With dialect, less is more, for sure.
We are a nation of poor readers. The average for the general public is 5th grade level.
I grew up reading Frances Hodgeson Burnett’s thick dialect in THE SECRET GARDEN, but most readers today don’t have patience to decode all those missing letters and apostrophes in strange places. They go rent the movie, which also has very little dialect.
I’ve met people from Northumberland. I wasn’t sure they were speaking English.
Dialect can be very difficult to write well. This is a lesson I learned, reluctantly I’ll admit, in a workshop with Diana Gabaldon. She wrote a book about a group of 17th century Scots, and English OUTLANDER. No dialect is a thick as that of Scotland.

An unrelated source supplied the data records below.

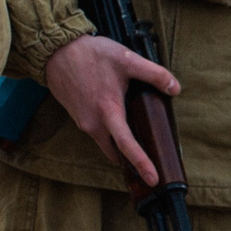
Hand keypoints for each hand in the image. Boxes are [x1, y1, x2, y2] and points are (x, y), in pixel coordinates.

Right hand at [43, 34, 184, 182]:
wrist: (55, 51)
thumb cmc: (89, 54)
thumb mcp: (126, 59)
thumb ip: (153, 73)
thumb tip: (175, 88)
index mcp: (108, 112)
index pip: (126, 145)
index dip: (141, 163)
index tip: (153, 179)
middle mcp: (92, 123)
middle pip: (115, 151)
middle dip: (130, 159)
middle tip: (146, 161)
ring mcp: (82, 121)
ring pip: (104, 141)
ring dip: (118, 142)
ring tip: (132, 132)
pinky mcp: (76, 116)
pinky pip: (95, 131)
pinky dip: (107, 130)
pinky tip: (113, 115)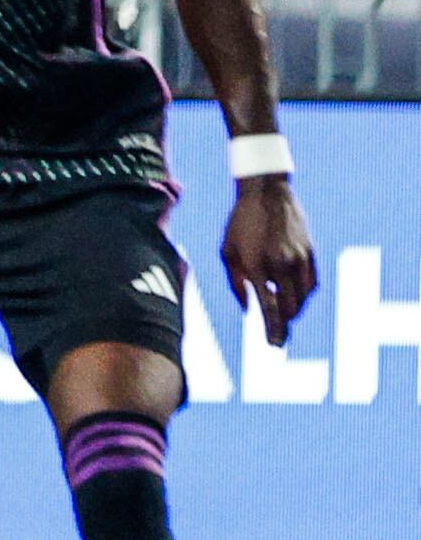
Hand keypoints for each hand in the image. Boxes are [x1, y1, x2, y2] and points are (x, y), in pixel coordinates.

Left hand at [224, 174, 317, 341]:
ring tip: (283, 319)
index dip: (272, 329)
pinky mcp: (311, 253)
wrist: (267, 193)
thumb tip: (248, 311)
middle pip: (289, 307)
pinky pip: (312, 284)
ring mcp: (300, 259)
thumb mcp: (227, 251)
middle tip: (278, 339)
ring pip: (303, 298)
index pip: (268, 307)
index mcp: (257, 265)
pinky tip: (294, 300)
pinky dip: (304, 296)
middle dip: (284, 326)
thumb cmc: (239, 223)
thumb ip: (236, 283)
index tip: (273, 345)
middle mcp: (281, 264)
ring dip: (294, 312)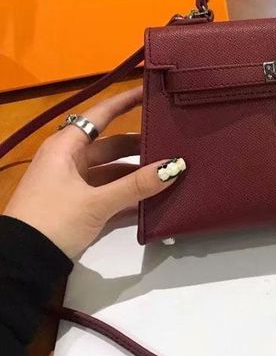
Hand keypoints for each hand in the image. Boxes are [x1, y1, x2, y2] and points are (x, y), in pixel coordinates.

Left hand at [3, 87, 184, 257]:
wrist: (21, 264)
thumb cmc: (52, 220)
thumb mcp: (96, 202)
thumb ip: (137, 185)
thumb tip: (175, 166)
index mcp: (66, 147)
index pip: (101, 114)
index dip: (125, 102)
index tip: (150, 91)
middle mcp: (70, 160)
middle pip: (112, 144)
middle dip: (141, 145)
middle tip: (172, 142)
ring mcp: (75, 184)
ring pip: (114, 171)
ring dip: (138, 174)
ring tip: (170, 173)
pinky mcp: (79, 206)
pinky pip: (111, 193)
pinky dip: (130, 195)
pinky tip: (154, 200)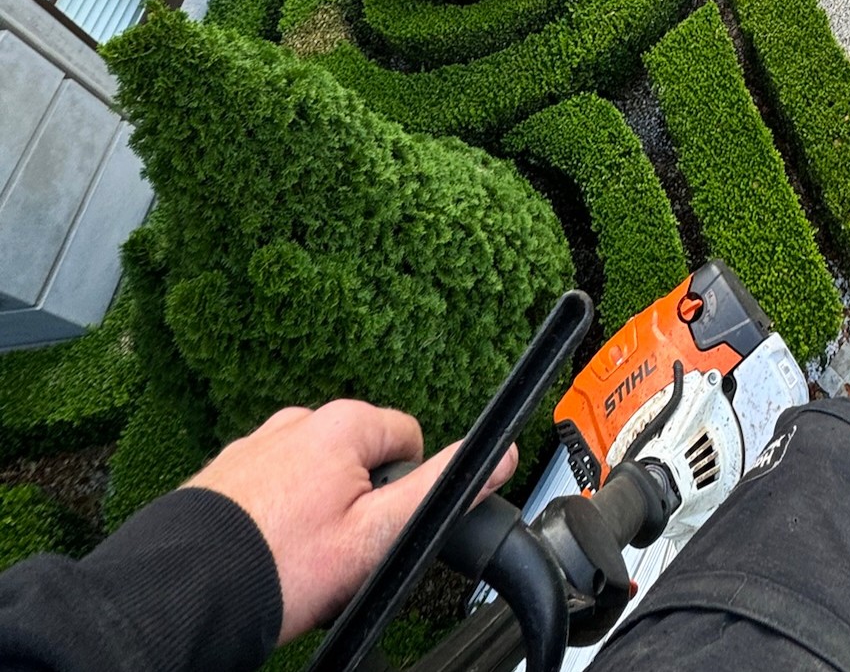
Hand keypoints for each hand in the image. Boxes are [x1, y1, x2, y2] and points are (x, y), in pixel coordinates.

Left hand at [184, 400, 516, 643]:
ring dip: (316, 513)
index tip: (375, 530)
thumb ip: (439, 489)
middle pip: (361, 458)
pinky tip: (266, 555)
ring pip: (317, 477)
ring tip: (294, 563)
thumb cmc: (279, 568)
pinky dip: (276, 519)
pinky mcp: (226, 472)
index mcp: (344, 424)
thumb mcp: (377, 536)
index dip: (403, 491)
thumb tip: (500, 452)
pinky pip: (274, 490)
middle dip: (357, 504)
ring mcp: (258, 444)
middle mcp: (300, 420)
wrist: (182, 594)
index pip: (409, 439)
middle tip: (334, 556)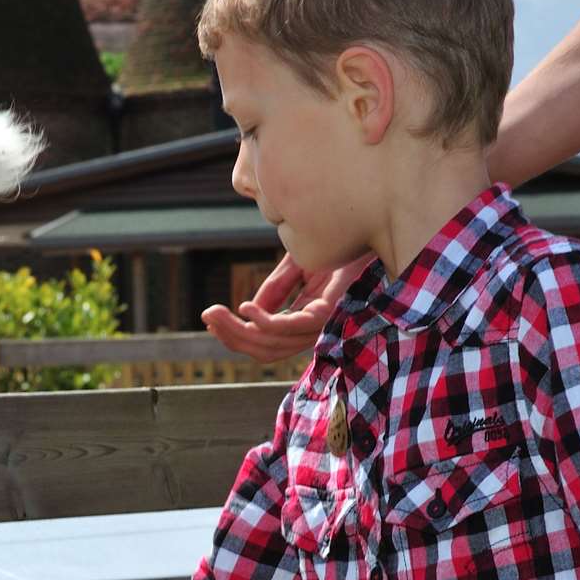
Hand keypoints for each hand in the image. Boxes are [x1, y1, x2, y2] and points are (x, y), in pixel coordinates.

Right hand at [200, 253, 369, 362]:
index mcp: (303, 322)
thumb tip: (249, 311)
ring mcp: (322, 324)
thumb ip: (276, 287)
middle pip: (264, 350)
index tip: (209, 317)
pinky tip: (246, 309)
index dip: (234, 334)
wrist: (371, 229)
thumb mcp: (297, 266)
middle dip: (231, 335)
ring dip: (240, 331)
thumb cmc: (341, 248)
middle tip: (207, 316)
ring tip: (217, 313)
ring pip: (274, 344)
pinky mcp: (329, 312)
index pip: (264, 342)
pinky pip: (292, 326)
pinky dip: (265, 322)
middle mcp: (312, 329)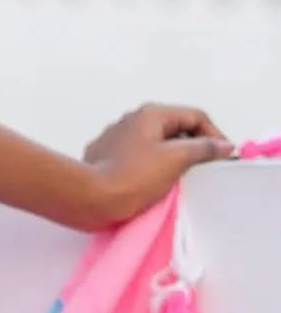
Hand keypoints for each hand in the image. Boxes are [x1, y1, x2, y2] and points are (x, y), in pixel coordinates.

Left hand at [76, 104, 233, 230]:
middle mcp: (131, 119)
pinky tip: (150, 183)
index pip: (194, 116)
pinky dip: (147, 166)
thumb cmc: (133, 178)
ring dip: (170, 157)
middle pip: (173, 128)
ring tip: (179, 178)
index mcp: (151, 114)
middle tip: (204, 168)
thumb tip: (222, 145)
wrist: (90, 199)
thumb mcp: (176, 159)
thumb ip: (203, 148)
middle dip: (192, 146)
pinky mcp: (102, 158)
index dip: (213, 135)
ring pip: (152, 143)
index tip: (222, 156)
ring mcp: (114, 138)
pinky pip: (133, 158)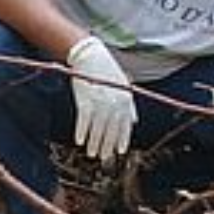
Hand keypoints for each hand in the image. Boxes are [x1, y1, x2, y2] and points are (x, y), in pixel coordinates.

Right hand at [67, 35, 135, 161]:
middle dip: (107, 145)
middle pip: (111, 130)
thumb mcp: (124, 85)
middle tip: (103, 157)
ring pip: (98, 129)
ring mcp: (100, 103)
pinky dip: (82, 132)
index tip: (119, 151)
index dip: (122, 139)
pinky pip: (84, 121)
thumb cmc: (106, 69)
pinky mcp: (85, 101)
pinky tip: (79, 141)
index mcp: (126, 100)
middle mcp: (115, 103)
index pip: (125, 125)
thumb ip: (129, 105)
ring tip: (91, 153)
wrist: (89, 55)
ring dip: (94, 143)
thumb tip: (134, 121)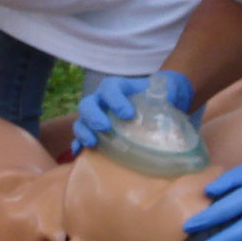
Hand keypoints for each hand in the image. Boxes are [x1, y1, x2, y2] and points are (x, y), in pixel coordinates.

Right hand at [71, 70, 193, 152]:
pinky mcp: (96, 131)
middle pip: (88, 104)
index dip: (115, 100)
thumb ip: (162, 102)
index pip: (110, 89)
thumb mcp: (163, 95)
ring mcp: (96, 115)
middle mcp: (101, 100)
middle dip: (93, 116)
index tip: (128, 114)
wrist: (160, 100)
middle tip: (105, 127)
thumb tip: (156, 124)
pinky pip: (81, 137)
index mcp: (116, 87)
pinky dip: (78, 144)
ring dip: (83, 132)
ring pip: (81, 121)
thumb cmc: (160, 96)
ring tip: (93, 143)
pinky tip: (78, 153)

Diana said she listened to old Scots ballads sung in English and in Gaelic to absorb the rhythm of the speech. There’s a great deal of difference between the speech of the Scots and the Englishwoman, and among the Scots, depending upon their station in life and educational level. But nobody said, “Hoot mon!” She changed didn’t to didna, and wouldn’t to wouldna, and added some dated terms like “foxed” for drunk. But most of it was in the rhythm of the language.
Because of the sentence construction, English just plain sounded different when the Scots spoke, but their meaning was never obscured by a lot of fancy punctuation.